• [GIVEN EXERCISE 1] Recast the entries as a numbered list, beginning at the line that contains "29: 7:12 -> 12:55" and ending with the final entry, with both ends included. Leave out blank lines and the pictures.

• [DOCUMENT TEXT]
Enhancements section (I26–I29)

The Enhancements section groups four features that improve image quality without changing the core training loop itself. The first three (I26-I28) are post-training or viewport stages: Compactification tidies up after training ends, MetalFX and MPS Lanczos are pure viewport renderers that don't influence the running training. The Perceptual Loss (I29) despite belonging to the section is a training component — it is activated as an additional loss term during training, hence the separation from the viewport toggles via a divider.
I26Post-Training Compactification toggle
WHERE
Inspector → Enhancements → Post-Training Compactification.
TECHNICAL
Activates the V443 post-processing: after completion of training iterations, Gaussians with opacity below 0.01 (1% visibility) are deleted. Empirically this reduces file size by ~55-58% with zero visible quality loss — because these Gaussians don't visually contribute anyway. The compactification runs as a GPU compact pass and takes fractions of a second to a few seconds depending on Gaussian count. Doesn't affect training performance. If this toggle is off, invisible Gaussians are also exported — only relevant if you want to use the format for another training stage (Continue Training), otherwise wasted storage.
I27MetalFX Spatial Upscaling toggle
WHERE
Inspector → Enhancements → MetalFX Spatial Upscaling.
TECHNICAL
Activates Apple's MetalFX Spatial Upscaler in the viewport renderer. When the training resolution (via I22 Render Scale) is lower than the viewport size, MetalFX scales the rendered frame ML-based up to display size. Delivers the sharpest results of all scaling options, because the ML upscaler model is optimized for sharp edges. The renderer pipeline is reconfigured live when toggling — visible immediately, without restart. Has priority over MPS Lanczos (I28): if both are active, MetalFX wins. Performance overhead in the viewport approx. 1-2ms per frame on M3 GPUs. Acts only on the live viewport, not on rendered exports (orbit video, screenshots) — those are rendered at full source resolution.

• [GIVEN EXERCISE 2] According to the Enhancements section text, what opacity threshold causes Gaussians to be deleted during Post-Training Compactification?

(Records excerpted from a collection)
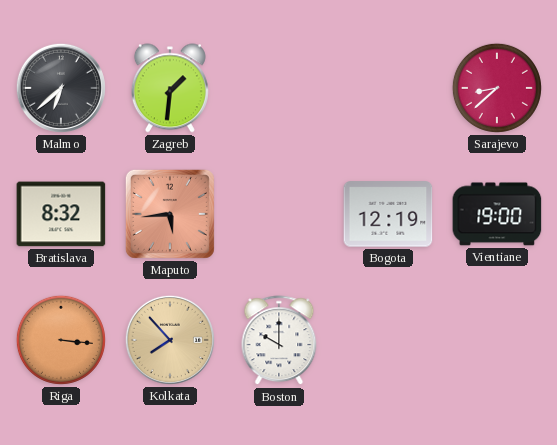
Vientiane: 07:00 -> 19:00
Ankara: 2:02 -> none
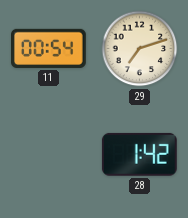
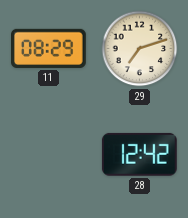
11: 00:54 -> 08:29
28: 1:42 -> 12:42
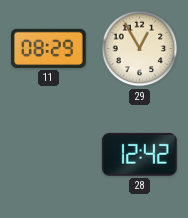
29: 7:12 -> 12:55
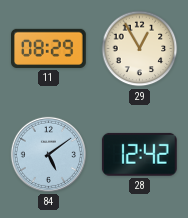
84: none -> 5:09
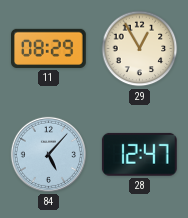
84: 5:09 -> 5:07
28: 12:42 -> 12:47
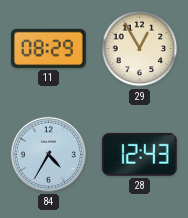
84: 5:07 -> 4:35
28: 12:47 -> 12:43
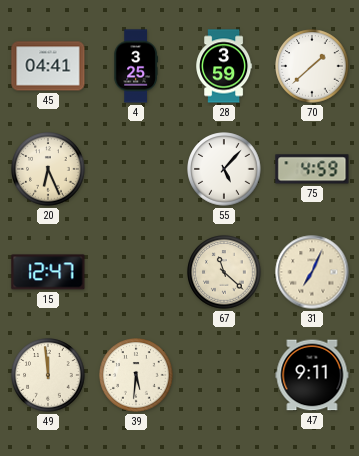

• [CORRECT ANSWER 1]
1. 29: 7:12 -> 12:55
2. 84: none -> 5:09
3. 84: 5:09 -> 5:07
4. 28: 12:42 -> 12:47
5. 84: 5:07 -> 4:35
6. 28: 12:47 -> 12:43

• [CORRECT ANSWER 2] Gaussians with opacity below 0.01 (1% visibility) are deleted.